Not only once but Norma Graves was attacked twice by the dog, first on February 12 then on February 22. Houston attorney Mike Kerensky said, “This dog was untrained and was allowed to just roam the halls, go into the kitchen and the common area and sleep on the couches.”
“It was living there unsupervised and untrained. You don’t have to be a medical person, or nurse or dog trainer to know that is ridiculously dangerous.”
On February 12, the dog allegedly bit Norma’s nose. Mike said that the nursing made a false report about the incident and didn’t even notify Norma’s family.
“They prepared a false report saying they didn’t know how she got the injury on the side of her nose and didn’t notify her family,” he alleges. “If they called the family and said the dog jumped up and bit or scratched her nose, the family is quite confident they would have removed her from the home immediately.”
But ten days later, the dog attacked the woman again when she tried to pet it. “The dog was sleeping on a couch and Norma walked up and gently pet the dog,” he says. “The dog leaped up and got a hold of her face and took her straight to the ground. When it was over Norma had lacerations all over her face. One of the dog’s canine teeth punctured right below her right eye. it was so close to her eye they couldn’t stitch it up.”
Norma had multiple stitches after she was taken to the hospital. Mike says that Norma couldn’t remember what has happened to her and got scared of seeing herself in the mirror.
“She couldn’t remember what happened to her,” he says. “She didn’t know who to be afraid of. She didn’t remember how her face became torn to shreds. She is afraid of everybody.”
“The family had to cover up all the mirrors and draw the window curtains so she didn’t see her face….you have to constantly be with her. It has been a rough row to hoe for Norma.”
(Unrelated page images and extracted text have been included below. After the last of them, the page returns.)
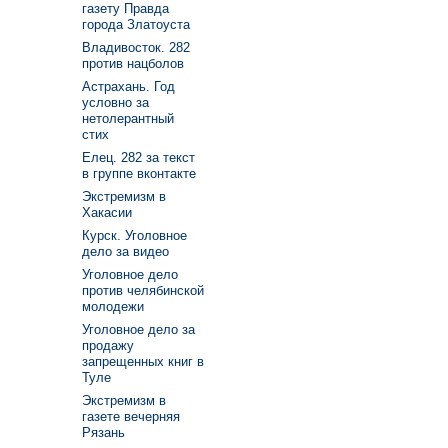
газету Правда
города Златоуста
Владивосток. 282
против нацболов
Астрахань. Год
условно за
нетолерантный
стих
Елец. 282 за текст
в группе вконтакте
Экстремизм в
Хакасии
Курск. Уголовное
дело за видео
Уголовное дело
против челябинской
молодежи
Уголовное дело за
продажу
запрещенных книг в
Туле
Экстремизм в
газете вечерняя
Рязань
According to ABC13, Village Green wrote in a statement, we are “deeply saddened by the incident at our Tomball Community which was an accident caused while the resident was playfully engaging with our puppy Charlie.”
“We received the puppy ‘Charlie’ from his previous owner after she was assured that he was a great joy and comfort to the residents,” the statement reads. “Our pets are companions and for social comfort, not ‘service animals.’”
Village Green called statements previously made by Kerensky as “exaggerated and unsubstantiated.”
“We understand the gravity of the accident and have duly responded at every step to act as appropriate and to continue to do the right thing for Ms. Graves, her family and Charlie.”